IRENA SENDLER – nascida em 15 de fevereiro de 1910 na Polônia, é um exemplo do que pode chamar de uma “aquariana típica”. Nascida Irena Krzyanowska, era enfermeira católica durante a Segunda Guerra. Serviu ao Conselho de Ajuda no gueto que os alemães criaram em Varsóvia em 1942.

Chamada posteriormente “O ANJO DO GUETO DE VARSÓVIA”, Irena conseguiu retirar mais de duas mil e quinhentas crianças judias, fingindo que estavam com tifo ou escondendo-as em malas ou caixas de lixo ou ferramentas.Com o consentimento de seus pais, as crianças eram levadas para famílias católicas, onde recebiam um novo nome e orientações para conseguirem sobreviver à guerra. Irena também ajudou na fuga de muitos adultos, mesmo depois de ter sido torturada pela Gestapo.

Irena anotou o nome de todas as crianças, data de nascimento e as famílias ou orfanatos onde estavam sendo entregues. Dessa maneira, muitas dessas crianças puderam ser resgatadas pelas famílias de origem depois da guerra, ou pelo menos tiveram o direito de conhecer seus nomes verdadeiros e história.

Descoberta, presa e torturada, Irena jamais entregou uma criança aos nazistas e nem delatou outros colaboradores. Depois da tortura em que teve as duas pernas quebradas, continuou atuando sob um falso nome.
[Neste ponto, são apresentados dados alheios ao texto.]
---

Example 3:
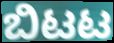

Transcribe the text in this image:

ಬಿಟಟ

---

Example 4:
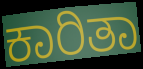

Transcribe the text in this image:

ಕಾರಿತಾ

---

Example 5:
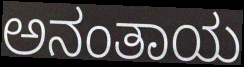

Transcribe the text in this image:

ಅನಂತಾಯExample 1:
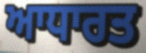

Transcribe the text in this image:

As condições de vida no gueto eram desumanas. Mais de 380 mil pessoas coabitavam num espaço de pouco mais de 4 km, onde poderiam viver 60 mil. A epidemia de tifo afastou os alemães e tornou menos difícil o acesso às famílias judias. Em 1942 ainda, foi determinada a deportação dos judeus do gueto para Treblinka, campo de concentração, trazendo uma urgência maior ao trabalho de Irena e outros colaboradores.
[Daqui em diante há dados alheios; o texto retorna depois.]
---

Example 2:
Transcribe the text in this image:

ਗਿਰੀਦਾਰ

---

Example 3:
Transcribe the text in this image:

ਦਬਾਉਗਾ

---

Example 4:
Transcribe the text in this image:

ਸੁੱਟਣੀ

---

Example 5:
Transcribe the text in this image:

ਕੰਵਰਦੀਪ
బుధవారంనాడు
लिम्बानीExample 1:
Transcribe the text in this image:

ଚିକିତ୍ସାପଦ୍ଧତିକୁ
O filme “O CORAJOSO CORAÇÃO DE IRENA SENDLER” é o registro da trajetória dessa polonesa aquariana com a Lua em Touro, signo solar de João Paulo II, outro polonês.

Retirei da web o seguinte texto que confirma a formação “aquariana” de Irena:

“Irena nasceu em 15 de fevereiro de 1910, em Otwock, cidade próxima a Varsóvia, filha única do casal Krzyzanowski. A família sempre manteve estreitas relações com a comunidade judaica da cidade. O pai, Stanislaw, era médico e entre seus pacientes havia vários judeus, muito dos quais sem recursos.

Ardente socialista, Stanislaw não cansava de ensinar à pequena Irena que o ato de ajudar devia ser para todo ser humano uma necessidade que emanasse do coração, não importando se o indivíduo a ser ajudado era rico ou pobre, nem a que religião ou nacionalidade pertencia. Em 1917, Otwock foi tomada por uma epidemia de tifo. Stanislaw, fiel aos seus ideais, não deixou a cidade e continuou socorrendo os doentes. Ele mesmo contraiu tifo, mas antes de morrer fez uma última recomendação à filha: “Se vires alguém se afogando, deves pular na água e tentar ajudar, mesmo se não souberes nadar”.

Na juventude, Irena estudou literatura polonesa e se filiou ao Partido Socialista. Na década de 1930, quando o endêmico anti-semitismo polonês aumentava sua virulência, Irena foi expulsa da Universidade de Varsóvia por enfrentar um professor que obrigara os alunos judeus a se sentar em local separado, na classe. A jovem foi para o “setor judaico” da sala e quando o professor lhe disse para mudar de lugar, respondeu: “Hoje sou judia”.”

O filme, que pode ser encontrado nas locadoras e eu assisti no Netflix termina com a própria Irena, já idosa e em cadeira de rodas, dando um depoimento amoroso e singelo: “Amor, tolerância e humildade. Só isso”.